Vertical split learning offline prediction interface

Parameters

x – Input data. It could be:
VDataFrame (-) – a vertically aligned dataframe.
FedNdArray (-) – a vertically aligned ndarray.
List[Union[HDataFrame (-) – list of dataframe or ndarray.
VDataFrame – list of dataframe or ndarray.
FedNdarray]] – list of dataframe or ndarray.
batch_size – Number of samples per gradient update, Int
verbose – 0, 1. Verbosity mode
dataset_builder – Callable function, its input is x or [x, y] if y is set, it should return steps_per_epoch and iterable dataset.
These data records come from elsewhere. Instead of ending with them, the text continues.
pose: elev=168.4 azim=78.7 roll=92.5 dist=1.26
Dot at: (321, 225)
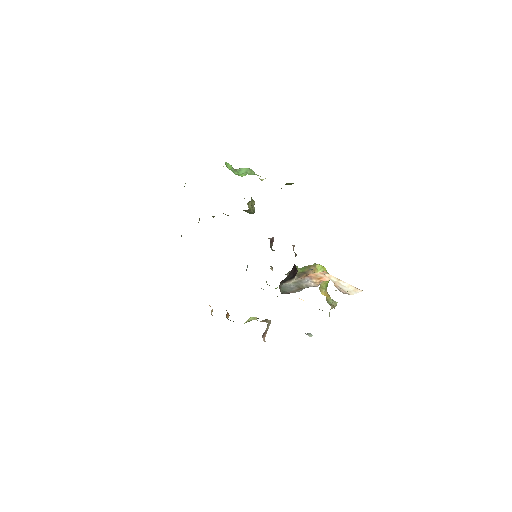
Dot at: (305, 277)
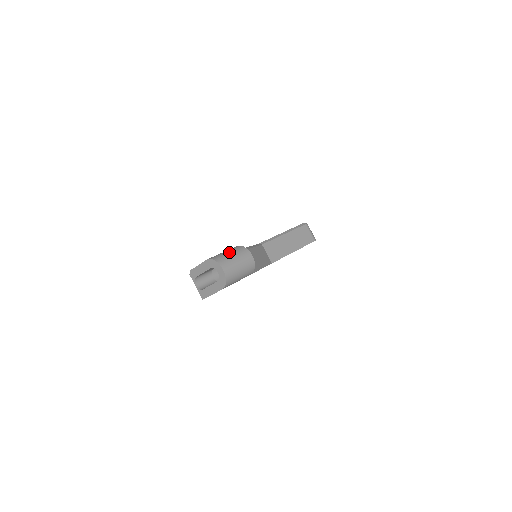
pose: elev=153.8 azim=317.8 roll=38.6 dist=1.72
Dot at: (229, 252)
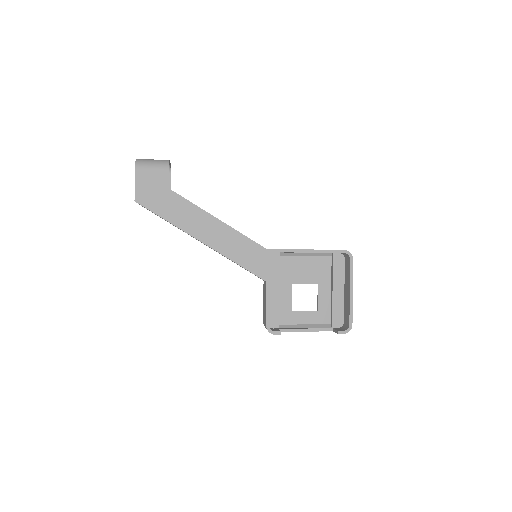
Dot at: occluded
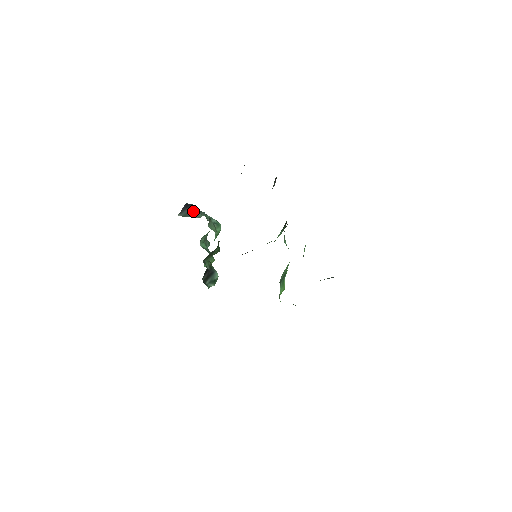
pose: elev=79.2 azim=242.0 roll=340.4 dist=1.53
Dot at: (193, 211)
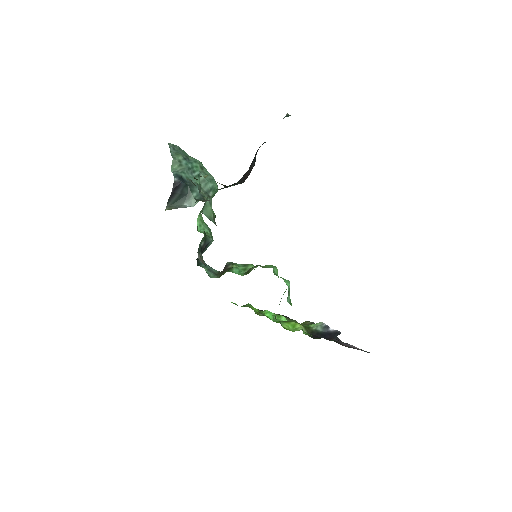
Dot at: (183, 194)
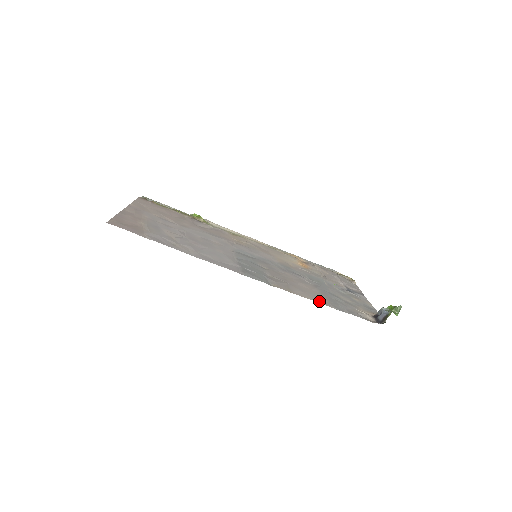
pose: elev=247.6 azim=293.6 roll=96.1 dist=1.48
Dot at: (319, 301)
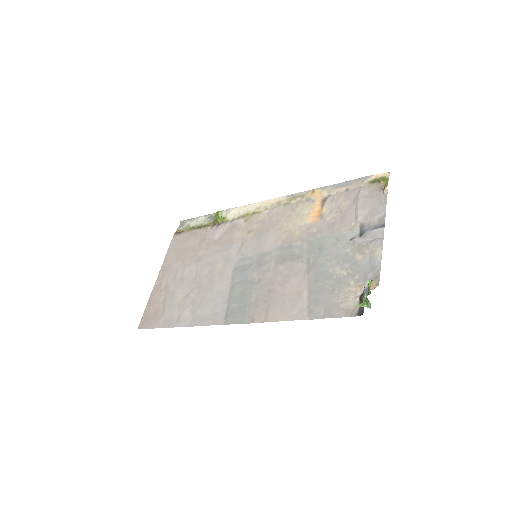
Dot at: (294, 316)
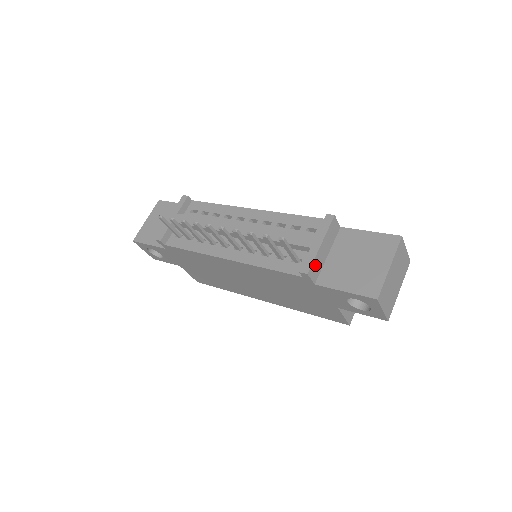
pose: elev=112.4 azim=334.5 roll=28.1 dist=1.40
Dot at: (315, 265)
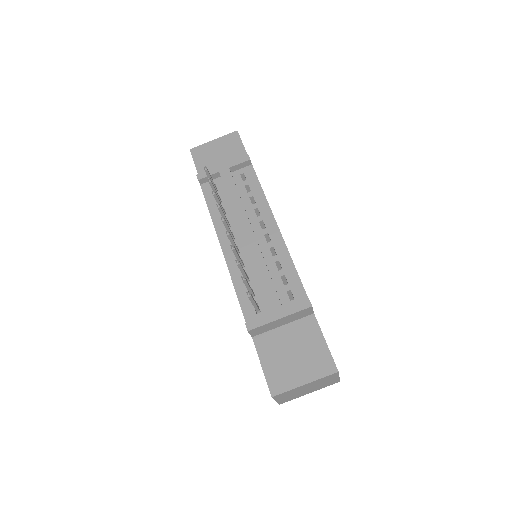
Dot at: (262, 328)
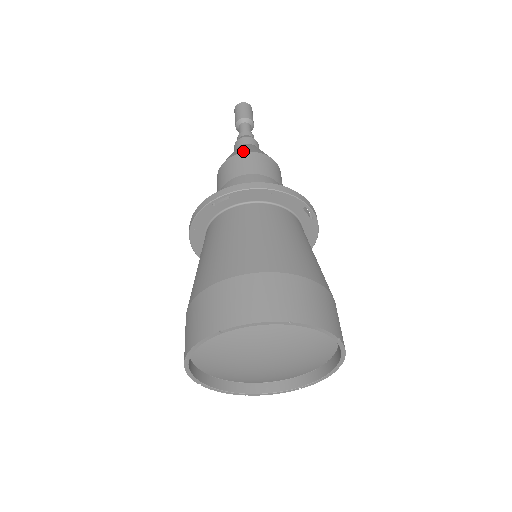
Dataset builder is mainly for building graph dataset.
compress – Whether to use compressor to compress cross device data.

evaluate(x: Union[VDataFrame, FedNdarray, List[Union[HDataFrame, VDataFrame, FedNdarray]]], y: Union[VDataFrame, FedNdarray, PYUObject], batch_size: int = 32, sample_weight=None, verbose=1, dataset_builder: Callable[[List], Tuple[int, Iterable]] = None, random_seed: int = None, compress: bool = False)[source]#

Vertical split learning evaluate interface

Parameters

x – Input data. It could be:
VDataFrame (-) – a vertically aligned dataframe.
FedNdArray (-) – a vertically aligned ndarray.
List[Union[HDataFrame (-) – list of dataframe or ndarray.
VDataFrame – list of dataframe or ndarray.
FedNdarray]] – list of dataframe or ndarray.
y – Target data. It could be a VDataFrame or FedNdarray which has only one partition, or a PYUObject.
batch_size – Integer or Dict. Number of samples per batch of computation. If unspecified, batch_size will default to 32.
sample_weight – Optional Numpy array of weights for the test samples, used for weighting the loss function.
verbose – Verbosity mode. 0 = silent, 1 = progress bar.
dataset_builder – Callable function, its input is x or [x, y] if y is set, it should return steps_per_epoch and iterable dataset. Dataset builder is mainly for building graph dataset.
compress – Whether to use compressor to compress cross device data.

Returns

federate evaluate result

Return type

metrics

save_model(base_model_path: Optional[Union[str, Dict[PYU, str]]] = None, fuse_model_path: Optional[str] = None, is_test=False, save_traces=True)[source]#

Vertical split learning save model interface

Parameters

base_model_path – base model path,only support format like ‘a/b/c’, where c is the model name
fuse_model_path – fuse model path
is_test – whether is test mode
save_traces – (only applies to SavedModel format) When enabled, the SavedModel will store the function traces for each layer.

load_model(base_model_path: Optional[Union[str, Dict[PYU, str]]] = None, fuse_model_path: Optional[str] = None, is_test=False, base_custom_objects=None, fuse_custom_objects=None)[source]#

Vertical split learning load model interface

Parameters

base_model_path – base model path
fuse_model_path – fuse model path
is_test – whether is test mode
base_custom_objects – Optional dictionary mapping names (strings) to custom classes or functions of the base model to be considered during deserialization
fuse_custom_objects – Optional dictionary mapping names (strings) to custom classes or functions of the base model to be considered during deserialization.